PASSAGE:
Success: what happens when America's food banks embrace free-market economics [pdf] - c_prompt
http://conference.nber.org/confer/2015/MDf15/Prendergast.pdf
======
c_prompt
tl/dr:

Feeding America [1] is a network of food banks that feeds more than 46 million
people. In 2005, four professors at the University of Chicago helped replace
their centralized distribution system with an auction-based one, allocating
"shares" to each bank to bid on donated food.

From The Week [2]:

"Initially, there was plenty of resistance. As one food bank director told
Canice Prendergast, an economist advising Feeding America, "I am a socialist.
That's why I run a food bank. I don't believe in markets. I'm not saying I
won't listen, but I am against this." But the Chicago economists managed to
design a market that worked even for participants who did not believe in it.

DATASET ENTRIES:

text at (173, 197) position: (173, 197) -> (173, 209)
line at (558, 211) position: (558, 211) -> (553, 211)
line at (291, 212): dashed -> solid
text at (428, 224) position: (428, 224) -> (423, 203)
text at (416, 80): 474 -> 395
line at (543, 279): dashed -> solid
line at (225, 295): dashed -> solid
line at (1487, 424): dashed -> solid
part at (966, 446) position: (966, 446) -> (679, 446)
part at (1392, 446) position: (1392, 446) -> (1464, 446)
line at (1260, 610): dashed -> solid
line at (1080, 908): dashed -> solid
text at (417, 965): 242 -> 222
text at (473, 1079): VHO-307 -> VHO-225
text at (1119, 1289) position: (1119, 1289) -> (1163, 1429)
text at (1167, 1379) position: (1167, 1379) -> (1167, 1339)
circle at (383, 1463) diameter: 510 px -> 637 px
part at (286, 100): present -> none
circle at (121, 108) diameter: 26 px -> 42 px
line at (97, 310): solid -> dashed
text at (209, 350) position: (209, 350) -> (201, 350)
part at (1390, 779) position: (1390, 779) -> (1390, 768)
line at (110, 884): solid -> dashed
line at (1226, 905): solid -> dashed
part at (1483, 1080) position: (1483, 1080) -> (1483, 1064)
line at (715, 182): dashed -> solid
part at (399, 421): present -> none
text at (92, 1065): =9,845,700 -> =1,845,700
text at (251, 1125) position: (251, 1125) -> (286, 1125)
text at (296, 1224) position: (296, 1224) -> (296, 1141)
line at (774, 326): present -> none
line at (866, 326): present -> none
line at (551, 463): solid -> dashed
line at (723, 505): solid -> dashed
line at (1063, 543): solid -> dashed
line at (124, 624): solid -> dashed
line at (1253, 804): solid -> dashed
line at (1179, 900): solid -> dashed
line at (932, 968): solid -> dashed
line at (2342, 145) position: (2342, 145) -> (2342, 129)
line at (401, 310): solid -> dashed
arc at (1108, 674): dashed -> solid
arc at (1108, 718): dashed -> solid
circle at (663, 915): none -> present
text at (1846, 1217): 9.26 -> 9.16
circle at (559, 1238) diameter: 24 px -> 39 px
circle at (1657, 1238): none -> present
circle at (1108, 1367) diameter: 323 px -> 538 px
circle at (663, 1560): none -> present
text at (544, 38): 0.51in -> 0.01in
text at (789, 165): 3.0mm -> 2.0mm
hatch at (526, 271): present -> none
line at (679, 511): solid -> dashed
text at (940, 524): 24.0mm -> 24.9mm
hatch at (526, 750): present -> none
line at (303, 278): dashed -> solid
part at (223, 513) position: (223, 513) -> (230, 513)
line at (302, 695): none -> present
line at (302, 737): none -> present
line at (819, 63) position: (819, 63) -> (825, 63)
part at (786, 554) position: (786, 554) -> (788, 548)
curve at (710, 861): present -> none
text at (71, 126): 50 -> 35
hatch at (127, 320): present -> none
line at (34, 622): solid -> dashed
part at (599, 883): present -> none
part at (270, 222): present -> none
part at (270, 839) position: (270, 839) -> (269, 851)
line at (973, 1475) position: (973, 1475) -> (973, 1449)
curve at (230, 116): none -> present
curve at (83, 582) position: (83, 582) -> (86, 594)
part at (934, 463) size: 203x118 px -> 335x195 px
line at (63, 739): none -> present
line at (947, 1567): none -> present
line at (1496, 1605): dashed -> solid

GIVEN INSTRUCTION 1:
According to the food bank thread, how many people does the Feeding America network feed?
GIVEN INSTRUCTION 2:
List every organization, institution, or publication named in the food bank thread.
GIVEN INSTRUCTION 3:
Pick up the food bank thread after its final sentence and keep writing it.

OUTPUT 1:
More than 46 million people.

OUTPUT 2:
Feeding America, the University of Chicago, The Week

OUTPUT 3:
Within half a year of the auction system being introduced, 97 percent of food
banks won at least one load, and the amount of food allocated from Feeding
America's headquarters rose by over 35 percent, to the delight of volunteers
and donors."

The end result has been an improvement over the centralized scheme, whereby "a
lot of food rotted in places where it was not needed, while many shelves in
other food banks stood empty."

[1] [http://www.feedingamerica.org/](http://www.feedingamerica.org/)

[2] [https://theweek.com/articles/580341/what-happens-when-
americ...](https://theweek.com/articles/580341/what-happens-when-americas-
sovietstyle-food-banks-embrace-freemarket-economics)